1 小夜ちゃんの聞いた噂話
「首なしの武者の幽霊が出るんだって」
小夜ちゃんがそんなことを言い出したのは、学校からの帰り道でのことである。
「なーにそれ?」
あたしは別に怪談話なんかに興味はなかったが、大親友の言うことは聞かざるを得ない。
夕方までにはちょっと時間がある住宅街だった。あたしたちは家が近所で、下校時には一緒になることが多かった。遠くから今年初めての、セミの鳴き声が聞こえてくる。一番セミだ。

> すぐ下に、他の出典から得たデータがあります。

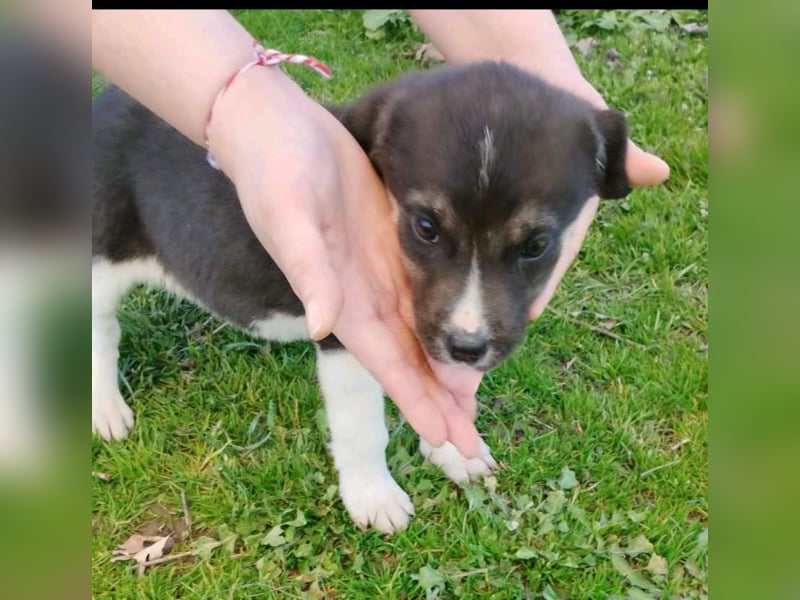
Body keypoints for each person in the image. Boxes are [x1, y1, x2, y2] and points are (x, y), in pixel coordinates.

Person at [91, 10, 670, 459]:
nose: (469, 321)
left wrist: (541, 67)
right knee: (90, 295)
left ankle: (443, 435)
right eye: (427, 228)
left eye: (532, 246)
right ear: (372, 143)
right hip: (132, 199)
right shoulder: (364, 168)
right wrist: (239, 105)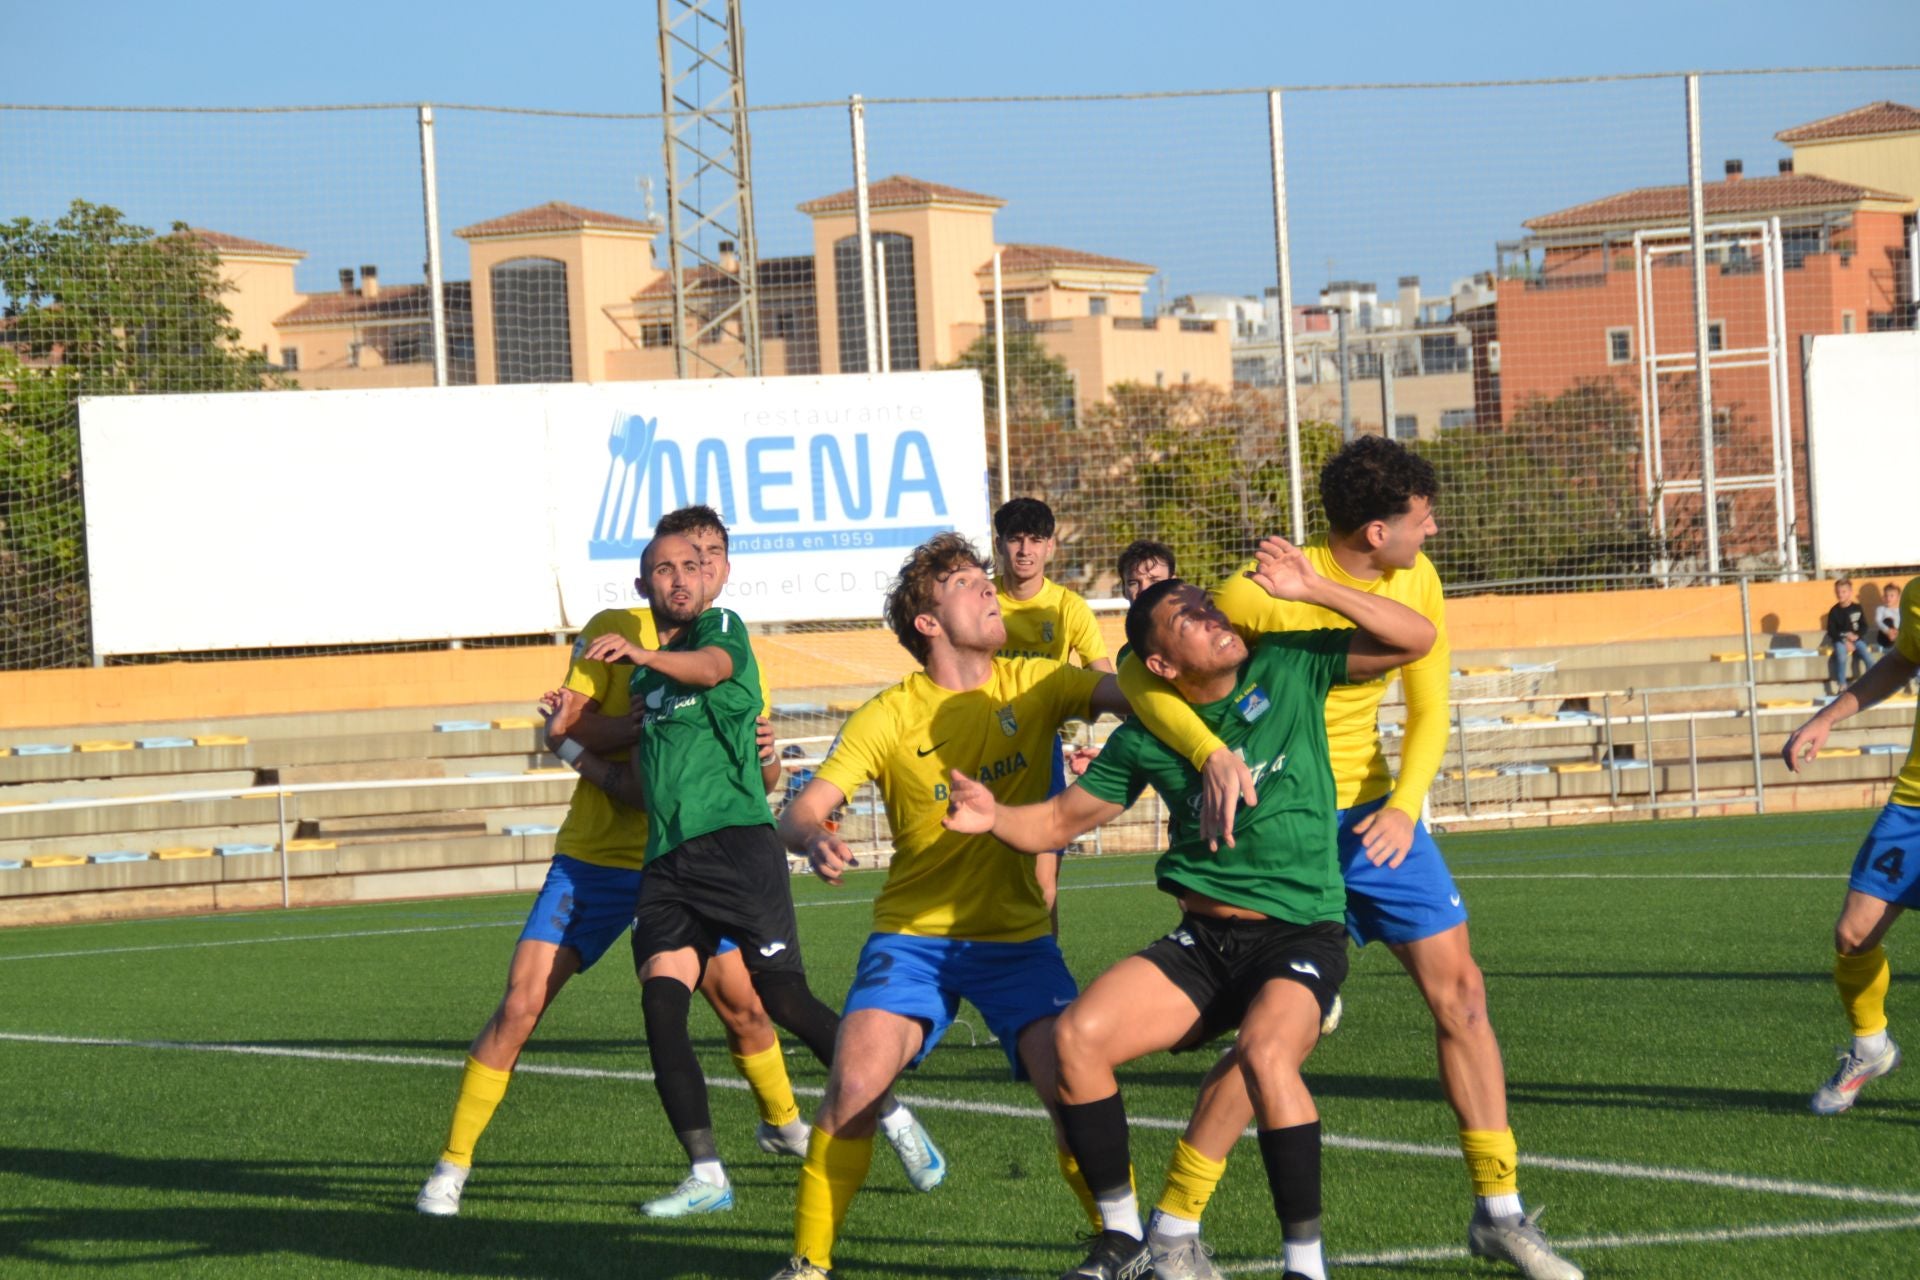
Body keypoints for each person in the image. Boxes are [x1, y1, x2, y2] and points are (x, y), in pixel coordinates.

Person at [1117, 437, 1582, 1280]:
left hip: (1375, 821)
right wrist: (1212, 753)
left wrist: (1405, 806)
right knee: (1272, 1045)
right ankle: (1174, 1227)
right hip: (1282, 833)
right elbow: (1136, 673)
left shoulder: (1414, 579)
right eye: (1420, 519)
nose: (1431, 529)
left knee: (1463, 994)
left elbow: (1430, 696)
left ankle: (1500, 1211)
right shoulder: (1248, 595)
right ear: (1375, 530)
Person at [947, 541, 1435, 1280]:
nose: (1214, 617)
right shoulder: (1149, 736)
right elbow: (1054, 825)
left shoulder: (1288, 664)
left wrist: (1313, 587)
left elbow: (1415, 639)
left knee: (1268, 1057)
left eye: (1207, 604)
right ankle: (1125, 1239)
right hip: (1203, 944)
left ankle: (1306, 1266)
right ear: (1164, 665)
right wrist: (993, 819)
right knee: (1076, 1038)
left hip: (1300, 934)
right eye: (1190, 619)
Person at [765, 533, 1173, 1280]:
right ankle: (809, 1266)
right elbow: (803, 809)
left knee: (1069, 1084)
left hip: (1017, 940)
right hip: (912, 937)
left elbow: (1132, 695)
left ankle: (1124, 1246)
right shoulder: (888, 715)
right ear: (927, 621)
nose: (988, 588)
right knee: (855, 1083)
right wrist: (810, 836)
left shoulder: (1037, 681)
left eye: (985, 578)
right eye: (964, 582)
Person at [413, 508, 805, 1218]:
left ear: (722, 568)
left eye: (710, 557)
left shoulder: (729, 642)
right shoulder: (611, 627)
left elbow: (759, 779)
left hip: (687, 858)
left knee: (745, 1007)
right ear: (654, 574)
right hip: (597, 855)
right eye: (679, 561)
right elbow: (571, 725)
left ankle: (783, 1125)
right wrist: (647, 720)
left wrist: (767, 754)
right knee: (522, 1001)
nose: (697, 570)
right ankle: (452, 1164)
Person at [575, 532, 928, 1218]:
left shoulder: (722, 631)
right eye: (661, 571)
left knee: (785, 1001)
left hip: (738, 851)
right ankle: (707, 1172)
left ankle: (893, 1115)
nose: (678, 578)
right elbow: (642, 783)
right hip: (668, 864)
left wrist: (647, 656)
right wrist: (569, 742)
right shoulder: (648, 684)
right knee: (660, 1006)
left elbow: (710, 670)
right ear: (643, 586)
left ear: (710, 577)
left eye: (690, 567)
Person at [1785, 575, 1920, 1114]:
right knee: (1852, 933)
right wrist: (1827, 718)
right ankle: (1870, 1046)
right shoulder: (1916, 594)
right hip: (1914, 803)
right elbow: (1904, 660)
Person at [995, 497, 1115, 913]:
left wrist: (1111, 741)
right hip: (978, 746)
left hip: (1040, 750)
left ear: (1050, 547)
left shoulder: (1068, 608)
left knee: (1043, 882)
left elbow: (1102, 678)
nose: (1025, 550)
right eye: (1015, 540)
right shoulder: (979, 600)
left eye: (1035, 540)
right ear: (1000, 545)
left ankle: (1044, 969)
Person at [1115, 540, 1177, 665]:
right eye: (1133, 583)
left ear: (1173, 585)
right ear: (1124, 590)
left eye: (1154, 581)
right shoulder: (1126, 658)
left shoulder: (1198, 639)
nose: (1144, 590)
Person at [1826, 576, 1869, 695]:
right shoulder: (1834, 611)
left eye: (1843, 592)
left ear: (1850, 592)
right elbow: (1831, 631)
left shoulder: (1857, 608)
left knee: (1867, 655)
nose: (1840, 595)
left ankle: (1874, 681)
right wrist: (1845, 640)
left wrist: (1856, 636)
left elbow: (1864, 626)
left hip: (1856, 639)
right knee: (1841, 655)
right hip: (1840, 640)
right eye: (1838, 592)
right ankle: (1842, 685)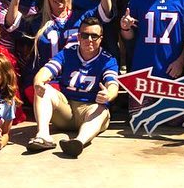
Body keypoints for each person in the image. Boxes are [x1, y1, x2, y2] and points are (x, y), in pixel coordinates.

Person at [27, 16, 119, 157]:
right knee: (43, 90)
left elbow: (112, 84)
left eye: (94, 36)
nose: (89, 40)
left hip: (89, 109)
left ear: (101, 38)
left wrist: (108, 94)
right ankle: (43, 136)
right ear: (78, 36)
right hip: (66, 109)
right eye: (85, 35)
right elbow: (46, 70)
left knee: (102, 109)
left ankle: (78, 142)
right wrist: (39, 82)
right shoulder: (67, 53)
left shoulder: (108, 60)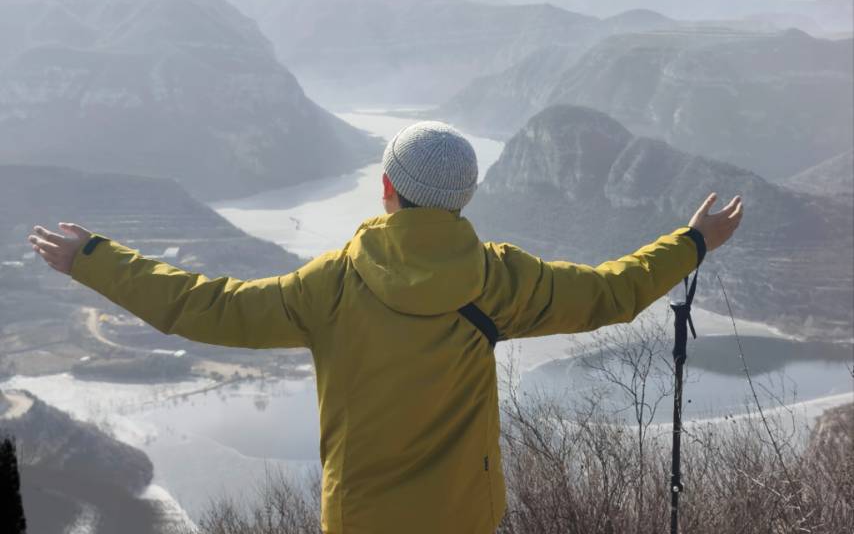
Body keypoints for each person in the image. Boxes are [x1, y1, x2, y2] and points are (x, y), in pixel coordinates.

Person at [28, 121, 743, 534]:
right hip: (464, 517)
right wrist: (692, 242)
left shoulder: (331, 286)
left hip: (362, 520)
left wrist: (96, 260)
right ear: (462, 200)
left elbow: (204, 306)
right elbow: (611, 294)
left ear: (387, 190)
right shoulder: (501, 281)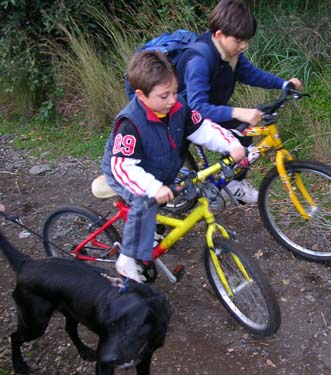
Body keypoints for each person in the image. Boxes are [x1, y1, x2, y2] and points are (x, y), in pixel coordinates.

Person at [102, 50, 246, 282]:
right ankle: (128, 258)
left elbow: (203, 129)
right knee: (144, 200)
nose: (172, 100)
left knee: (170, 190)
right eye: (163, 95)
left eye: (175, 92)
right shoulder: (130, 123)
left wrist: (229, 144)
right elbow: (123, 167)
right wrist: (153, 187)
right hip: (127, 171)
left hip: (159, 166)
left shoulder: (177, 107)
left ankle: (153, 232)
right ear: (141, 95)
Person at [175, 0, 303, 203]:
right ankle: (154, 225)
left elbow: (251, 74)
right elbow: (196, 108)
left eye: (246, 40)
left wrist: (283, 84)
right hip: (181, 116)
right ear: (219, 35)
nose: (244, 46)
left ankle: (233, 184)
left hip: (210, 108)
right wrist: (236, 112)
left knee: (243, 134)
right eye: (239, 40)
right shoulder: (199, 60)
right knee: (165, 170)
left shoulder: (230, 52)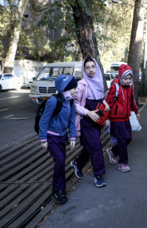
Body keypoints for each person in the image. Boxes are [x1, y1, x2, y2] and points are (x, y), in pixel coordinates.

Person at [39, 75, 77, 204]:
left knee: (61, 162)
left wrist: (72, 136)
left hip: (62, 137)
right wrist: (43, 139)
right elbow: (44, 121)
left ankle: (60, 187)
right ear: (66, 88)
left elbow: (72, 120)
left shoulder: (71, 101)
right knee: (60, 160)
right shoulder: (53, 101)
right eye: (74, 88)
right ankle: (57, 190)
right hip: (51, 136)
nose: (76, 90)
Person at [70, 56, 107, 188]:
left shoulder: (99, 82)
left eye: (93, 66)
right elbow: (74, 104)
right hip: (85, 121)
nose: (91, 69)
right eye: (87, 67)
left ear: (96, 68)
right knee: (96, 146)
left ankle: (77, 163)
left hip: (97, 121)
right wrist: (88, 112)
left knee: (89, 146)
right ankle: (98, 175)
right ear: (84, 69)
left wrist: (105, 108)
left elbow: (101, 100)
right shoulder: (81, 85)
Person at [105, 64, 140, 172]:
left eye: (129, 78)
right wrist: (106, 118)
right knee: (122, 141)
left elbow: (132, 100)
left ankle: (113, 151)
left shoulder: (130, 87)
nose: (128, 81)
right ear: (120, 77)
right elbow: (107, 103)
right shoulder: (115, 86)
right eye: (125, 79)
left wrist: (136, 111)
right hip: (116, 118)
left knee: (128, 138)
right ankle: (123, 163)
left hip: (126, 118)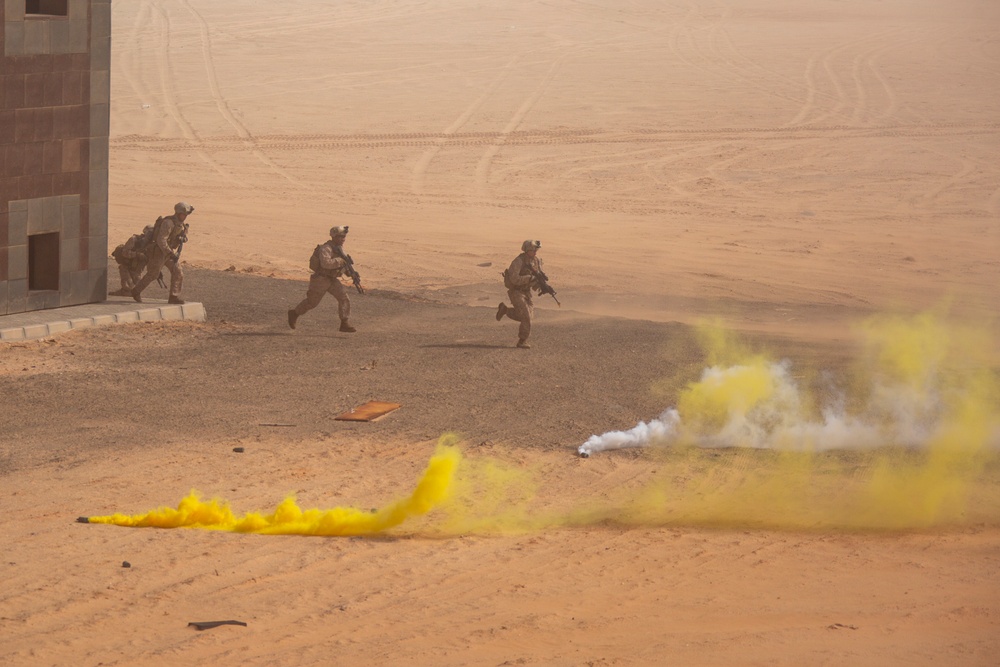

「この間、大きなショッピングモールが出来たでしょう? あそこに出るんだって、夜中の二時ごろ」
近ごろ町外れに建った巨大な箱型の、いろんなお店が入る商業施設だ。でっかい駐車場もある。一度パパママと一緒に行った。
「誰に聞いたの?」
「んーと、あれ? 誰だったかなぁ?」
小夜ちゃんは小首をかしげ、その拍子に丸メガネがきらりと光った。噂の出どころがわからなくなるのは、なにも怪談に限ったことじゃない。むしろ、出どころがわからないからこそ噂であり、怪談だ! と、どうでもいいことをあたしは思った。
「深夜二時に誰が見たの?」
小夜ちゃんとあたしは県立印須磨栖高校に通う、ぴちぴちの女子高生だ。深夜に出歩くような真似をする友人はいない――かな?
「先輩の友達の知りあいって言ってたかな?」
「めっちゃ又聞きだねぇ」
「でもでも、他にも何人かから聞いたよ」
〝でもでも〟は、小夜ちゃんの口癖だ。かわいい。
「幽霊なんて――」
「あそこって前、なにがあったか覚えてる?」
いるわけないよ、と続けようとしたあたしを小夜ちゃんが遮った。
「んー、なにもなかったんじゃない?」
なにもないってことはないだろうが、思い出せない。
「それがどうしたの?」
「今までそんな噂なかったじゃない? 首なし幽霊が出るようになったのは、前あったなにかを壊しちゃったとか――」
「あ、幽霊、信じてるんだ」
あたしは思わず笑ってしまった。
「いや、幽霊はいるし」
小夜ちゃんは真顔だった。
「いるわけないよ!」
「いやいや、いるし!」
「はぁー、高二にもなってまだ幽霊とか信じてるなんて、小夜ちゃんにはびっくりだ」
「実際にいるものを信じるのに歳なんて関係ないでしょ! この石頭! 頑固ジジィ!」
「なっ――」
花も恥じらう乙女をつかまえてジジィ呼ばわりとは、さすがにカチンときた。が、それはまた別の話だ。
「とにかくいない」
「いる!」
その後も、いない! いる! と平行線をたどった。長年培ってきた友情が壊れてしまいそうな勢いだ。友情とは、かくも儚いものなのか。なーんて、こんなことは日常茶飯事朝飯前である。
「じゃあさ!」
と小夜ちゃんが鼻の穴を膨らませた。
「今夜、確認に行こうよ!」
「いいよ!」
売り言葉に買い言葉とはこのことだ。
で、実際に幽霊はいた。
◇◇◇◇
「あわわわわわわ」
あたしと小夜ちゃんはショッピングモールの駐車場の片隅で、抱き合って震えていた。あたしたちの眼は、駐車場の真ん中をゆっくり歩いている首なし武者に釘付けだ。
恐ろしいが、眼を離すことが出来なかった――。